The most popular definition of a Millennial is someone born between 1981-1996. Gen Z were born 1997-2012. Generation Alpha 2013 onwards. Some of you may fall in this range or have children of these ages. The rest of you (and me) are labelled as either Baby Boomers (1946-1964) or Generation X (in-betweeners of these two). If there is any one from the Silent Generation (pre-1945) please speak up…
More derogatory terms for Millennials include Generation Me, Peter Pans, or the Boomerang Generation. Seen as digitally obsessed, narcissistic, and politically correct, the largest age group in the US & UK now is, by most –ism definitions, definitely prejudiced against by their older cohorts. Is this fair? Do we/should we care?
Theirs is a more challenging place in which to start work or have a career. When we were leaving school, we had careers advice to pigeonhole us in a job we expected to do for life. A lucky few of us went off to some other city for a few years and learned how to drink to excess and hold a conversation with the opposite sex. An even luckier few had this paid for by the state and ended up with a university degree. As we sobered up, we fell into the start of that career and did mortgages, families, menopause, etc., over the following decades.
Millennials, on the other hand:
- Spent their school years being told the exams they were taking were dumbed down versions of what their parents sailed through
- Have been persuaded to saddle themselves with huge debts for a degree certificate that for many will never pay for itself
- Find a bewildering job market that is totally alien to their belief system and has few jobs for life, but many zero-hour contracts
- Have only ever rented or boomeranged, because they need a deposit bigger than their combined dual incomes to even dream of a mortgage
- Are earning 20% less than the previous generation
- Find there are no gold-plated pensions left to be had – the grown-ups have taken them all and are now forcing the Millennials to pay for them
And we wonder why they seem sullen and withdrawn.

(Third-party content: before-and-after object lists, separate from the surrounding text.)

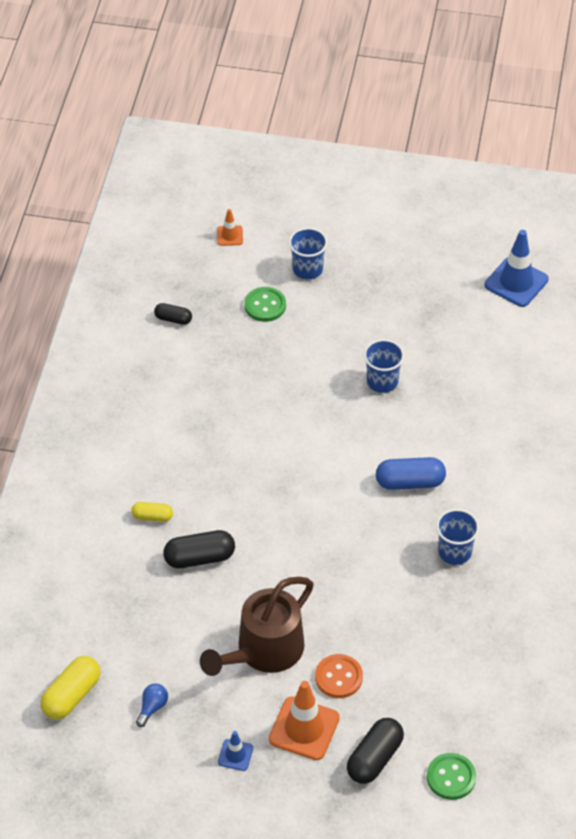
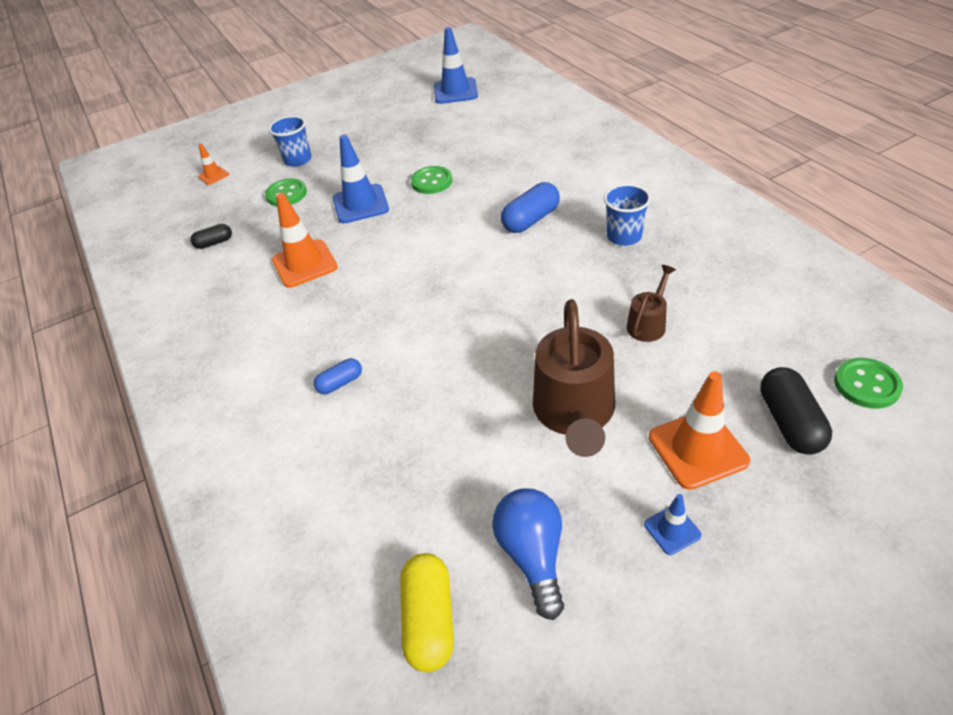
camera: 35 degrees left, 5 degrees down
yellow capsule [132,502,173,522] -> blue capsule [314,358,362,394]
blue light bulb [136,683,168,727] -> blue light bulb [492,488,564,620], size x1.85
black capsule [163,530,235,569] -> none
orange button [315,654,363,698] -> none
blue cup [364,339,404,393] -> green button [411,166,452,194]
none -> orange traffic cone [272,193,338,288]
none -> blue traffic cone [333,135,389,223]
none -> brown watering can [627,265,676,342]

Actually, the bigger wonder is how creative and tech-savvy they are:
- Enthusiastic for the things that excite them
- Hyper-connected through social networking
- Digital by choice
- Favour consumption over ownership – experiences not products
- Passionate about fairness and openness
- Want to save everything – the planet, pandas, the world’s poor, the internet of pugs, etc
- Unfazed by failure – if at first you don’t succeed, whatever
- Have nothing to lose, so aren’t paralysed by fear
- Feel protected by their blissful ignorance, and cast-iron belief in themselves
Judging this generation by the rules and behaviour of our own mores and customs is hazardous because their drivers and needs are different. Did we all conform to our parents’ wishes and expectations of us? Who of us is in a job or vocation our parents wanted for us? OK, the doctors, accountants and lawyers can put their tanned, gold-encrusted hands down now.

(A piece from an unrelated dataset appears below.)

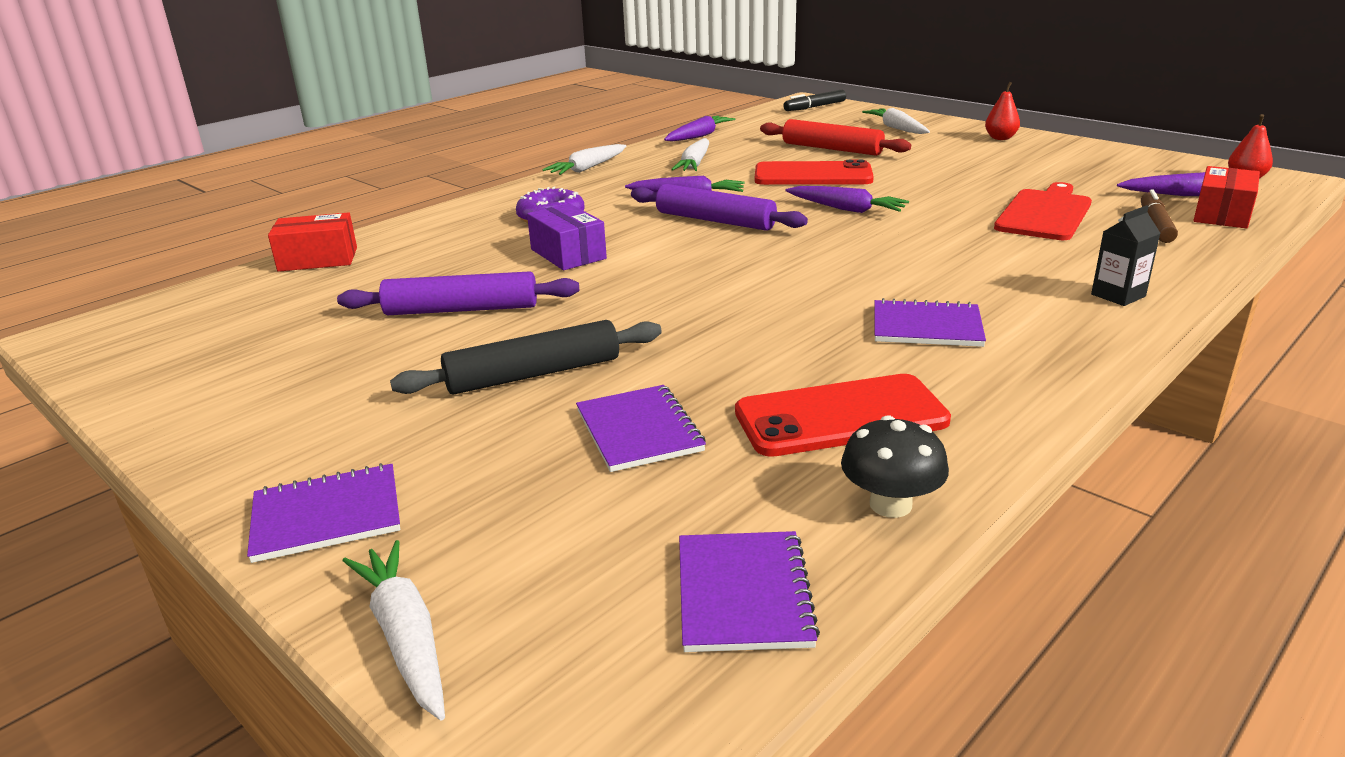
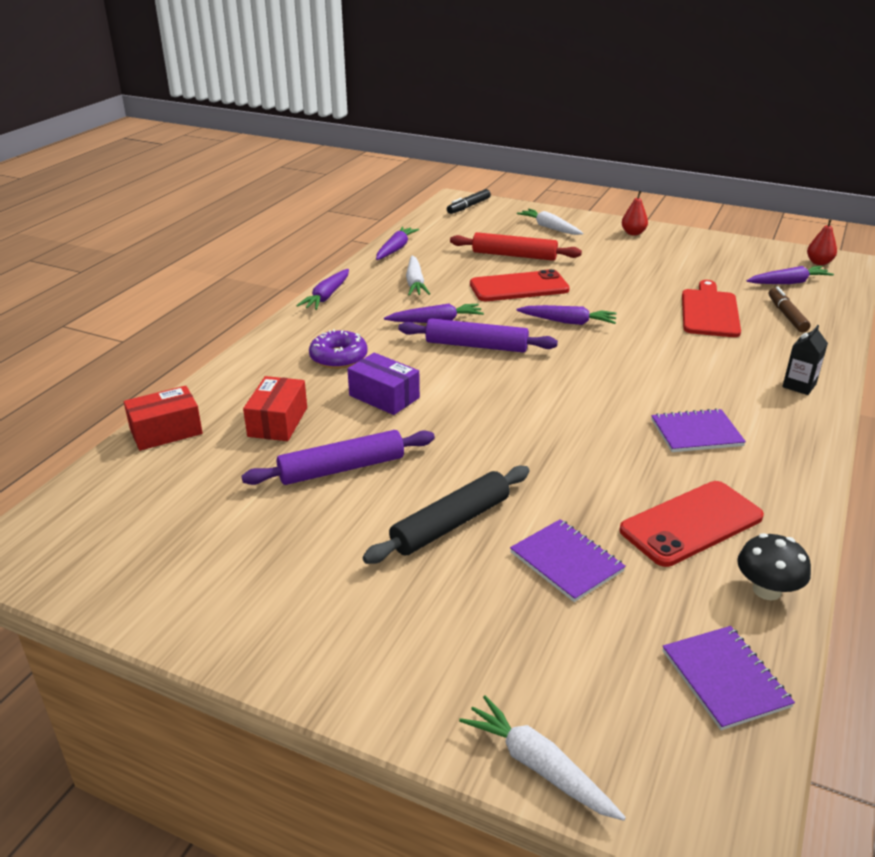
camera: 20 degrees left, 5 degrees up
purple notebook [247,463,400,563] -> none
white carrot [542,144,626,175] -> purple carrot [297,269,349,310]
red box [1193,166,1260,228] -> red box moved to [243,376,307,441]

In every generation, not only is there a Slayer (thanks Joss), but also a new way of looking at life, the universe, etc., which that next generation will use to reshape their world in their image. Sure, they will make mistakes, but different to what we screwed up. They have a tougher gig than us because we will have spent all the money we made and made promises that they are going to have to pay for. My advice to My Generation (who mostly didn’t die before they got old) is to be nice to the Millennials, and Generation Z following them, because who do you think is going to be paying for our care and wiping our orifices when we become Old Centurions? They may be the selfie generation, but we are the selfish ones.